Republican senator Ron Johnson secured reelection to a third term as Wisconsin senator, holding on to a seat crucial to Republican efforts to win majority control of the Senate.
Johnson received 50.5 percent of the vote, and his opponent, Democrat Mandela Barnes, received 49.3 percent of the vote with 94 percent of votes counted as of Wednesday morning.
It was also a major blow to Democrats, who have spent years—and tens of millions of dollars—attempting to oust Johnson, an outspoken conservative and former businessman who was first elected in 2010.
Although polls showed Barnes leading Johnson after the August primary, Wisconsin voters quickly soured on the Democratic candidate as his work with far-left activist groups and history of controversial statements, including his praise for anti-American dictators and criticism of capitalism, came to light.
In September, the Washington Free Beacon published a video of Barnes telling a United Nations panel that the world needed to "stymie capitalism" in order to combat climate change and adding that he opposed any "new pipeline construction" because "if the infrastructure is there, then people are going to use it."
Barnes has praised Iran’s supreme leader Ali Khamenei for supporting Black Lives Matter and said he wanted to be the "Dennis Rodman" of the Assad regime. He claimed Americans who support "God, country, and guns" are espousing the same "dangerous" rhetoric as members of the terrorist group ISIS. He also posed for a photo with anti-Semitic pastor Jeremiah Wright and called the controversial preacher "brilliant" after attending a speech in which Wright accused Israel of "ethnic cleansing" and the United States of committing "war crimes."

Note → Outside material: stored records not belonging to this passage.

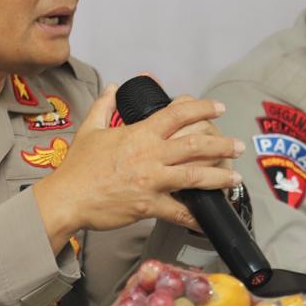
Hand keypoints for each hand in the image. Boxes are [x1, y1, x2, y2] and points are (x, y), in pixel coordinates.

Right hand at [33, 84, 242, 251]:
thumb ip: (104, 106)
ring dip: (219, 176)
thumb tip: (111, 88)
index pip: (176, 115)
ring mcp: (151, 181)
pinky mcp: (148, 205)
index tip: (217, 107)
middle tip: (238, 145)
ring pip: (195, 176)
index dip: (201, 108)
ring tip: (235, 177)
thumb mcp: (89, 130)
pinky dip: (196, 216)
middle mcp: (150, 155)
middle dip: (221, 144)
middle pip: (195, 145)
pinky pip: (179, 211)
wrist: (67, 198)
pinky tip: (208, 217)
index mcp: (138, 134)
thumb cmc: (77, 167)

Barnes, who received significant campaign funding from an organization led by "Defund the Police" activists and was a member of an anti-Israel activist group, struggled to appeal to voters in a state where crime was a leading election issue.
He was slammed by law enforcement supporters for failing to stand up for police during the Kenosha riots, posing in an "Abolish ICE" T-shirt, and for partnering with anti-police groups, including the Center for Popular Democracy, which sponsored defundpolice.org.
Pete Deates, the president of the Kenosha Professional Police Association Board, told the Free Beacon that Barnes’s anti-police rhetoric "100 percent" fueled the rioters in Kenosha in 2020. "He has shown and said things that prove he does not support law enforcement," Deates told the Free Beacon.
Barnes, who sponsored legislation to end cash bail while in the state assembly, also made several appearances on the Russian state-owned news network RT, where he criticized the police alongside a prominent white nationalist.
Johnson ran on a law-and-order platform while highlighting his opponent’s support for soft-on-crime policies and alliance with the "Defund the Police" movement.